Filter the rows below and copy each one that contains the string "FÉRFI". Case counts.

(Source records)
==============================

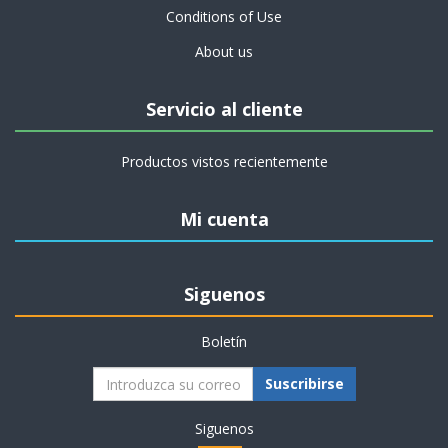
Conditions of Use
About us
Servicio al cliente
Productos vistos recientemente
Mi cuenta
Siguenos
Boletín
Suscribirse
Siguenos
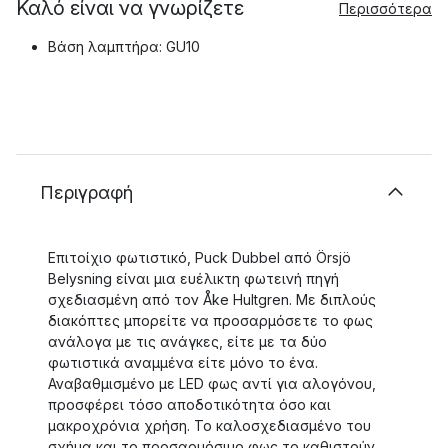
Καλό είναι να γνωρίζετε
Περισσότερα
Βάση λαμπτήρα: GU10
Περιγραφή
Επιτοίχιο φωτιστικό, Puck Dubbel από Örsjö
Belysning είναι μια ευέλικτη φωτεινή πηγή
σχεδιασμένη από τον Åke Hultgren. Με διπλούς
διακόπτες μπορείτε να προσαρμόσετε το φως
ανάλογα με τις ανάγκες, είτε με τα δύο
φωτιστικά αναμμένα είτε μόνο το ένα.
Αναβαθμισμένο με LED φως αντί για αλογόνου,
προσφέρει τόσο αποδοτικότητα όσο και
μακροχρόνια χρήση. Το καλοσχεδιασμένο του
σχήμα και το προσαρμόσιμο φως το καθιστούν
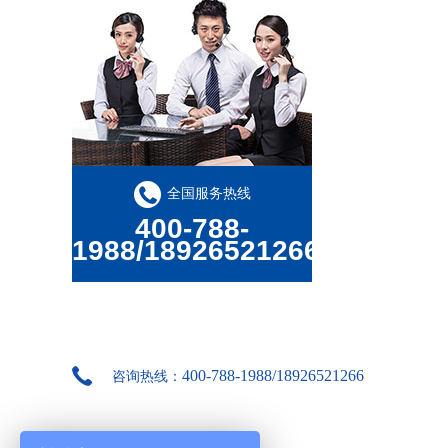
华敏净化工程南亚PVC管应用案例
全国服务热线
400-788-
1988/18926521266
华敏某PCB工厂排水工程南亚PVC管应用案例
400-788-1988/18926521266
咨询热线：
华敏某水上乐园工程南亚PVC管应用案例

==============================

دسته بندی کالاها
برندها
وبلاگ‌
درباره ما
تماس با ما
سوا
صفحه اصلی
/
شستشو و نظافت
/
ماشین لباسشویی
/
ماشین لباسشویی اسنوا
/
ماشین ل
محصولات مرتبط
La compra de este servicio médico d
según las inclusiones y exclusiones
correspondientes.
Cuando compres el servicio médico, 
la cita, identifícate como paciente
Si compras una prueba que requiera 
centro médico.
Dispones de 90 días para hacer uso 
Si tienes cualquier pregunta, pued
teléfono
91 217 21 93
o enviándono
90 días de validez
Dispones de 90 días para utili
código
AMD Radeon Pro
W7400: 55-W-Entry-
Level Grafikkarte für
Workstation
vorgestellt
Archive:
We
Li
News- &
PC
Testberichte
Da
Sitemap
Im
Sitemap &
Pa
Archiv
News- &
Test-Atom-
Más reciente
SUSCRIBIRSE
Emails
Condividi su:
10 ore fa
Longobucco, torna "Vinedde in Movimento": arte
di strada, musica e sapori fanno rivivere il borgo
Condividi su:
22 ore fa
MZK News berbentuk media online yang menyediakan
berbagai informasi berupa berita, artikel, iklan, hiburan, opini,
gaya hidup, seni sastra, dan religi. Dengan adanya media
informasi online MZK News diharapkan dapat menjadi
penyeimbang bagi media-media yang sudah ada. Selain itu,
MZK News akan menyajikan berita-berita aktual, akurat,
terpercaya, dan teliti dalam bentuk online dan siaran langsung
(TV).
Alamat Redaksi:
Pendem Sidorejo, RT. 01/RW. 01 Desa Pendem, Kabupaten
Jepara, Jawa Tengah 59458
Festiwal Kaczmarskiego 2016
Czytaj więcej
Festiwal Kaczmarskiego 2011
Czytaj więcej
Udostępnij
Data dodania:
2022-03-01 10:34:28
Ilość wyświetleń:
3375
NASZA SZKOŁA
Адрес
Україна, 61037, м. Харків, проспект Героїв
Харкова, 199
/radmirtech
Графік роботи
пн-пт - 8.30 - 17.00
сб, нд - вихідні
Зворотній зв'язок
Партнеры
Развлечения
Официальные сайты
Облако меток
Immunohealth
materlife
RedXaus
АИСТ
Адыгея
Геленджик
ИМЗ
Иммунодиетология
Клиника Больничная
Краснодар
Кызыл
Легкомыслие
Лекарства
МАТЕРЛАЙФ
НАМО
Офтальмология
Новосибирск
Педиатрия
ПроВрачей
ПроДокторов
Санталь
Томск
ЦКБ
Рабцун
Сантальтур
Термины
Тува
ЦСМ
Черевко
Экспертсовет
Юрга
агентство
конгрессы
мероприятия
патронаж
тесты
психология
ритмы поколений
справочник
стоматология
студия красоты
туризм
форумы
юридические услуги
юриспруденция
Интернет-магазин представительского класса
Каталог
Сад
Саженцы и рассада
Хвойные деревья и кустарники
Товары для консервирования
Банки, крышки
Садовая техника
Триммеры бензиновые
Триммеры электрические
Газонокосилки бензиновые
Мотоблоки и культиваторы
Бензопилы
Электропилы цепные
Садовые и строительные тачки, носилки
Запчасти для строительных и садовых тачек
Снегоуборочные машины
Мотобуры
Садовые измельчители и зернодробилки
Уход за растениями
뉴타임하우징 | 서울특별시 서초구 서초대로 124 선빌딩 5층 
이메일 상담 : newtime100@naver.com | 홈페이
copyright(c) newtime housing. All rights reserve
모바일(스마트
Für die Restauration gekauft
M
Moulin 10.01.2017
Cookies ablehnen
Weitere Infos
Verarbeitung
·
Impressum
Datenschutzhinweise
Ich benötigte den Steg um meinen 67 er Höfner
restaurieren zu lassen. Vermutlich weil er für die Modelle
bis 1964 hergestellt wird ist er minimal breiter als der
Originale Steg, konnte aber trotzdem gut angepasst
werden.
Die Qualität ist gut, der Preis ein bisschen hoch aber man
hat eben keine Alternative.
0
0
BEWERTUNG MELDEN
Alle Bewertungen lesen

==============================

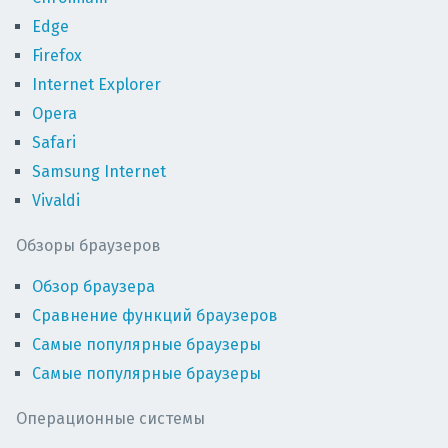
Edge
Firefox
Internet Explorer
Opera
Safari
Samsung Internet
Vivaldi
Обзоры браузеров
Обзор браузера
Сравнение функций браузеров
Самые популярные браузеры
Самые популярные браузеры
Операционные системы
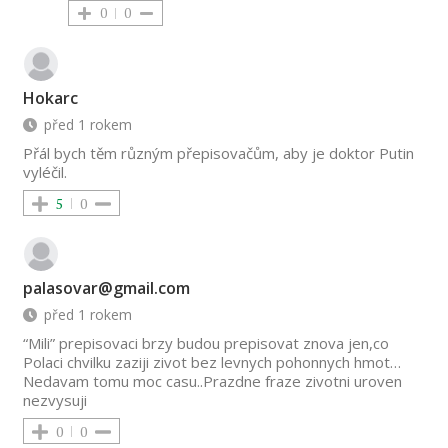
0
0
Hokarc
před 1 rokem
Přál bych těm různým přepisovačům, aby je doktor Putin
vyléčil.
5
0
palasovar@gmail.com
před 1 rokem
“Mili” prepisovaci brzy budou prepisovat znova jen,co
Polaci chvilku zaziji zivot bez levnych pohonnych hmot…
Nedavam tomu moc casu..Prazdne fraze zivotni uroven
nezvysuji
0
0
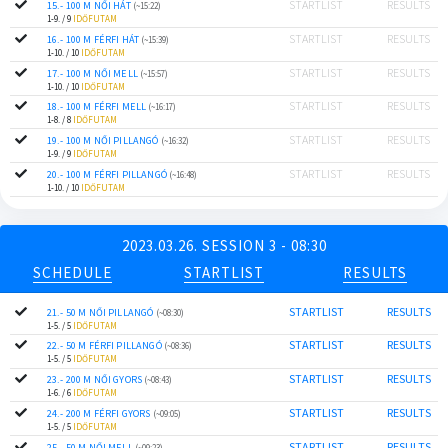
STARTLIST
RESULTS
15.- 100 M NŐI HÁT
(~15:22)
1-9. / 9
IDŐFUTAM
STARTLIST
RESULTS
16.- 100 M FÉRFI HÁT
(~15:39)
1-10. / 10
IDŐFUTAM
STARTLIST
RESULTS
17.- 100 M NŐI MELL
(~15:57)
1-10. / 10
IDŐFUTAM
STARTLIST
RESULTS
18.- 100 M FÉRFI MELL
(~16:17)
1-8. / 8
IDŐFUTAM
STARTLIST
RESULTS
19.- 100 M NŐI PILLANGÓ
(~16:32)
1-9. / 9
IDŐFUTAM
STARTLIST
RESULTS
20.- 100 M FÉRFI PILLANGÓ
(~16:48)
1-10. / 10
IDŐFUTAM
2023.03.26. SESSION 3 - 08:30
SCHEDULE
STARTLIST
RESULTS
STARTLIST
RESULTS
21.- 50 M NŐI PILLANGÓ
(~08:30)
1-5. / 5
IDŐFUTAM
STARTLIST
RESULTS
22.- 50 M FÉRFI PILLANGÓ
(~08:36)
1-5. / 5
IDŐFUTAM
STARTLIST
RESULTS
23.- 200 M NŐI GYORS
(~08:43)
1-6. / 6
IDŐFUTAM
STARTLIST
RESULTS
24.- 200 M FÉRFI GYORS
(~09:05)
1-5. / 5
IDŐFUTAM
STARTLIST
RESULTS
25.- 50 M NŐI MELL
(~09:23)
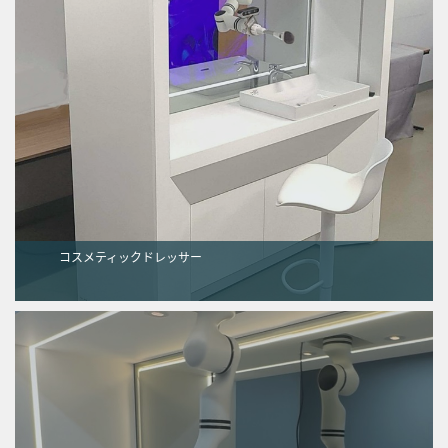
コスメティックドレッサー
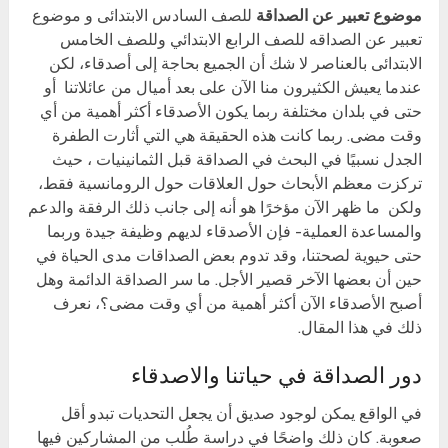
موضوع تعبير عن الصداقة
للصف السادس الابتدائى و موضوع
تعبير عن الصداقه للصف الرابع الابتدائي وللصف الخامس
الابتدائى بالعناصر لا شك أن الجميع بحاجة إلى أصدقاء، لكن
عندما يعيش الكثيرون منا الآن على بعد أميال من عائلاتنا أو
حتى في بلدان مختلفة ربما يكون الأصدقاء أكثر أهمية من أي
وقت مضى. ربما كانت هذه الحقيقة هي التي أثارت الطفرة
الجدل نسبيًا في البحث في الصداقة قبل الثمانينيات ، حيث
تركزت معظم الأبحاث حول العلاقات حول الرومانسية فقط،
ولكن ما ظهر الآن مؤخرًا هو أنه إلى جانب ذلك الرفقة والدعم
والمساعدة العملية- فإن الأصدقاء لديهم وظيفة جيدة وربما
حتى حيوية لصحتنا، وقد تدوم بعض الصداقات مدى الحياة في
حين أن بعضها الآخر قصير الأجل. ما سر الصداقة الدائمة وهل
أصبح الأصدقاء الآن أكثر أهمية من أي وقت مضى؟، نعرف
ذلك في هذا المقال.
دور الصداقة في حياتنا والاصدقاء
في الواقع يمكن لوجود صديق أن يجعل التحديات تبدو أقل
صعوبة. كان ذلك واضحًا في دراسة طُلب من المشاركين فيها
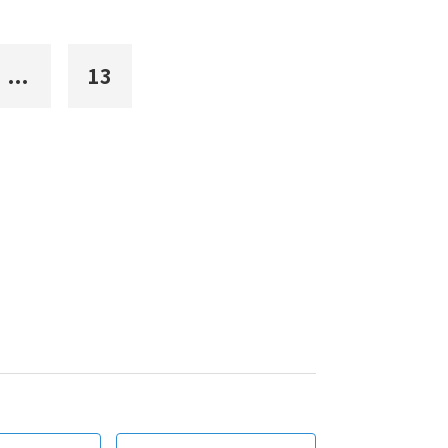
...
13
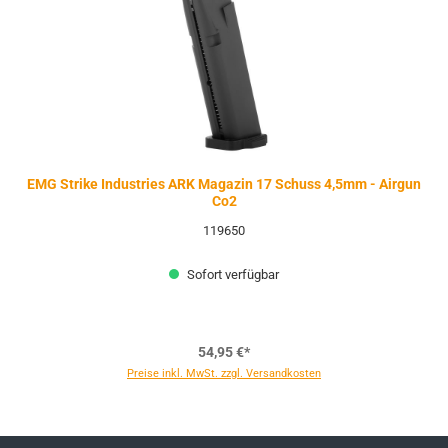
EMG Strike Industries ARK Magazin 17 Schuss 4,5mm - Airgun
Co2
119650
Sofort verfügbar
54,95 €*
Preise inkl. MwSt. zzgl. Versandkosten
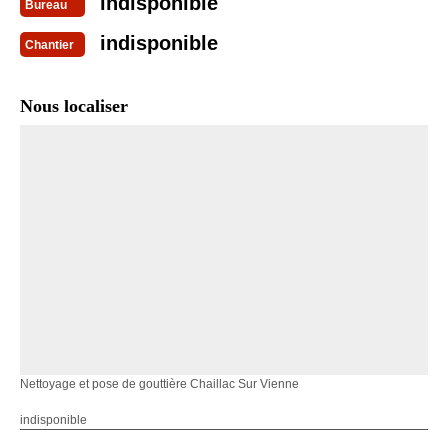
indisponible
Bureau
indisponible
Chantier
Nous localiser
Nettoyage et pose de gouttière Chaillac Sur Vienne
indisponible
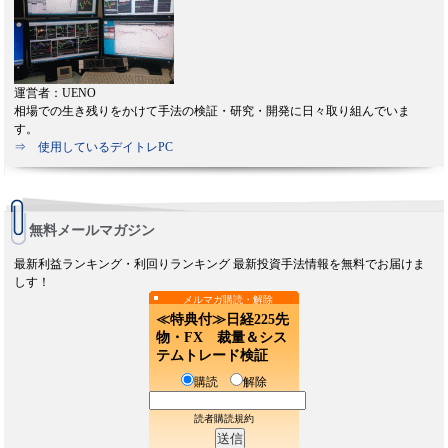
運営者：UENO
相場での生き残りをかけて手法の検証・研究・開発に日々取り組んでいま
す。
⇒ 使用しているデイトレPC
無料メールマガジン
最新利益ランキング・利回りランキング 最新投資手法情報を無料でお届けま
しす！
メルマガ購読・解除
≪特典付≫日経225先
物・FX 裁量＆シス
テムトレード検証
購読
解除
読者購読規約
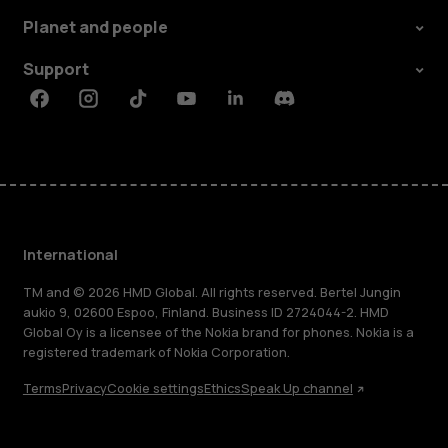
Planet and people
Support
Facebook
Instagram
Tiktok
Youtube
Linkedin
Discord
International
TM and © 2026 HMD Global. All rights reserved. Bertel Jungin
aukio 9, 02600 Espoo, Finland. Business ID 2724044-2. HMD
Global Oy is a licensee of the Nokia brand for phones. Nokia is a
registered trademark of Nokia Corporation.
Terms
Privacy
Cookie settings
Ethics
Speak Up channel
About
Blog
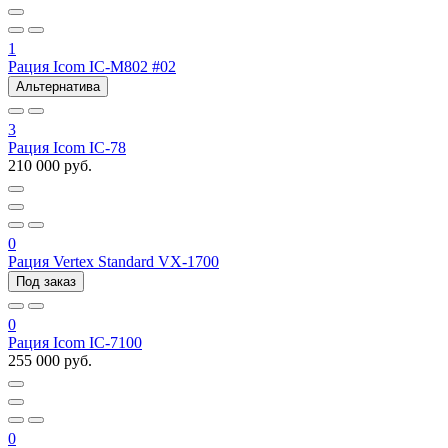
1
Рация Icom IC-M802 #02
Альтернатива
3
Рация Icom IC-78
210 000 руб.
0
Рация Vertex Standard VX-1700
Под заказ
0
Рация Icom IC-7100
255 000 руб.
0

==============================

### Task answer
16.- 100 M FÉRFI HÁT
18.- 100 M FÉRFI MELL
20.- 100 M FÉRFI PILLANGÓ
22.- 50 M FÉRFI PILLANGÓ
24.- 200 M FÉRFI GYORS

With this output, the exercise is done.